Cependant, avant qu’il ait pu vérifier ce qu’il cherchait, il se trouva entraîné hors de la librairie par Masako, qui le tirait par la manche.
— Dis, tu ne viendrais pas voir un autre film ?
Devant une façon aussi douce de demander, Ando se laissa prendre par le bras sans résister. Elle avait dû voir un reportage ou une publicité dans un magazine quelconque et avait été prise par l’envie subite de voir un film particulier. Ando fourra le petit catalogue des éditions S dans sa poche et demanda :
— Qu’est-ce que tu veux voir ?
Mais Masako continua à l’entraîner sans répondre.
— Tu comptes m’y emmener de force ? protesta Ando.

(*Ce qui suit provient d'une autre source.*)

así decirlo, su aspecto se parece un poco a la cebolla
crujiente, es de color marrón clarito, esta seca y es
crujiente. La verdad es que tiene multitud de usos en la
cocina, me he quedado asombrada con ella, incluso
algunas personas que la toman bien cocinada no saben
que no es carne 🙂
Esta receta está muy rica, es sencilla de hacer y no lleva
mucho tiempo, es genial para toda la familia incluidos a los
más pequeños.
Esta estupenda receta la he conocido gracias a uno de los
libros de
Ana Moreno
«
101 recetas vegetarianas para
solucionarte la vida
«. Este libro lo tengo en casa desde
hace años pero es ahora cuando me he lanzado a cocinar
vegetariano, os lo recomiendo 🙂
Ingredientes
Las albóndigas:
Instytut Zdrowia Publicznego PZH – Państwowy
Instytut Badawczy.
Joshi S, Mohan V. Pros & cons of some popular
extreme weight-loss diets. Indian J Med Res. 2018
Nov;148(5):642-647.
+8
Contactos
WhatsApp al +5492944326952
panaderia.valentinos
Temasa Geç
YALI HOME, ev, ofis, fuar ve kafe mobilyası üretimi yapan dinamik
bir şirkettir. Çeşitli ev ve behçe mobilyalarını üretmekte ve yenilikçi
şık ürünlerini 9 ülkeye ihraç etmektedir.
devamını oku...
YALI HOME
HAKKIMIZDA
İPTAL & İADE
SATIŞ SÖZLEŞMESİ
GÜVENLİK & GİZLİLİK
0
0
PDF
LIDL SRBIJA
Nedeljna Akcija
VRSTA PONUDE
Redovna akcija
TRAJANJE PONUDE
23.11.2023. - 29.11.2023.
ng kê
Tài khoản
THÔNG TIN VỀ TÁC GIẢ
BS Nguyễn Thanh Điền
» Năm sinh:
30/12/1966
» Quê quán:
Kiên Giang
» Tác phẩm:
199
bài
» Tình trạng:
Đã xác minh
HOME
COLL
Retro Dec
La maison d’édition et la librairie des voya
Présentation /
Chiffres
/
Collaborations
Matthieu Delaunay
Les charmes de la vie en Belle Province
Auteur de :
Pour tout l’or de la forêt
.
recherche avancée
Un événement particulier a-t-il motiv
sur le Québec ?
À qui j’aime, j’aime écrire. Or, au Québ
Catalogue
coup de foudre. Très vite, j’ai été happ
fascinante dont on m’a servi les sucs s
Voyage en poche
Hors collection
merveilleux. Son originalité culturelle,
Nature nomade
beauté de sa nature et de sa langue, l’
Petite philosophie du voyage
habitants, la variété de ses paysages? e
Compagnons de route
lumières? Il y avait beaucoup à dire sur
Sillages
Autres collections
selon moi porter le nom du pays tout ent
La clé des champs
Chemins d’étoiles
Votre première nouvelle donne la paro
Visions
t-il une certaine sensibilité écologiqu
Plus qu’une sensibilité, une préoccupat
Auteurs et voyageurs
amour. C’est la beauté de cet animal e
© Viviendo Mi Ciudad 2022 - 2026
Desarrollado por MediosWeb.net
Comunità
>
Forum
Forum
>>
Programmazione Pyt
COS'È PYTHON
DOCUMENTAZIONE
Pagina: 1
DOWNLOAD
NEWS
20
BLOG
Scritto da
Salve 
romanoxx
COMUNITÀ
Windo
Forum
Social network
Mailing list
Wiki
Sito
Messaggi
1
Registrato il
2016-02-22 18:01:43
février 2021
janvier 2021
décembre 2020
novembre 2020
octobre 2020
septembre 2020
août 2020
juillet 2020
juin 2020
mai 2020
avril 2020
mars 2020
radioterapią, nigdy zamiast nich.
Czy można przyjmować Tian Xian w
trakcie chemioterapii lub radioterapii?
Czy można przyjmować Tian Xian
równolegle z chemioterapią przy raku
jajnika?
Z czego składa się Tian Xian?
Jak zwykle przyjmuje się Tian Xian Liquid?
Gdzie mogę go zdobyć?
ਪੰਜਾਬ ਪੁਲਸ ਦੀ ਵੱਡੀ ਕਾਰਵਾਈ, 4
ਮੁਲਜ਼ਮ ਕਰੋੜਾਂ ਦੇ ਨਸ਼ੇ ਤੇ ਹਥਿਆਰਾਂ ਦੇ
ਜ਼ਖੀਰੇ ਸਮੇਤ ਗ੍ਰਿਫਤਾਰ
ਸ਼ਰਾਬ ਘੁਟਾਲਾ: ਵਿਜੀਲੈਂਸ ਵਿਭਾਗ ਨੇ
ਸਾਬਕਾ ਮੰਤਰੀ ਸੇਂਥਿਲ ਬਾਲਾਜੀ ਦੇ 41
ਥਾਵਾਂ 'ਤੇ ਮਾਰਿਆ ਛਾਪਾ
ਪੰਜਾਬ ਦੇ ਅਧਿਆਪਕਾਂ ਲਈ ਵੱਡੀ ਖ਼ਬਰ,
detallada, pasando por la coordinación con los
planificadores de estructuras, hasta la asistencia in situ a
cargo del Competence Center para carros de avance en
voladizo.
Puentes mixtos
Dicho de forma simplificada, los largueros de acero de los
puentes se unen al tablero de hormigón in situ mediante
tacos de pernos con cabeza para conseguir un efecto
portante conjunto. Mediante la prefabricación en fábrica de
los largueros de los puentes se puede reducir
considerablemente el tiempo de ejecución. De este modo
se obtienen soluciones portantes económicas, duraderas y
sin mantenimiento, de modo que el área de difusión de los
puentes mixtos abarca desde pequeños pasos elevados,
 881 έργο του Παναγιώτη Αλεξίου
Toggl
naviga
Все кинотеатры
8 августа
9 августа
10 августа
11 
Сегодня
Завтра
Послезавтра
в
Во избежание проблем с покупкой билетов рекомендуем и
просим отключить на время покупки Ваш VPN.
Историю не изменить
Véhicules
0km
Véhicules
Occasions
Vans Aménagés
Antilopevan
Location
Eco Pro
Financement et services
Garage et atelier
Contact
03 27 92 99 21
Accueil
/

Il s’aperçut alors que sa compagne tenait un petit magazine d’informations culturelles à la main et s’arrêta brusquement. Depuis la veille, Masako n’avait pas dépensé un centime. Elle n’avait pas une seule fois manifesté la moindre intention de payer quoi que ce soit et avait laissé Ando s’en charger chaque fois. Pourtant, elle tenait un magazine à la main. Il était impensable qu’elle l’ait acheté. À preuve, elle n’avait pas de sachet du magasin, elle le tenait simplement roulé tel quel dans la main.
« … Elle pratique le vol à l’étalage ? »
Ando se retourna vers la librairie. Personne ne les poursuivait. Elle avait donc habilement pris le magazine à l’insu des employés. Ce n’était qu’un petit journal à trois cents yens, et même si quelqu’un s’était aperçu du larcin, Masako ne risquait sans doute pas grand-chose. Tout en continuant à marcher, tiré en avant par sa compagne, Ando se senti devenir plus audacieux qu’il ne l’avait jamais été.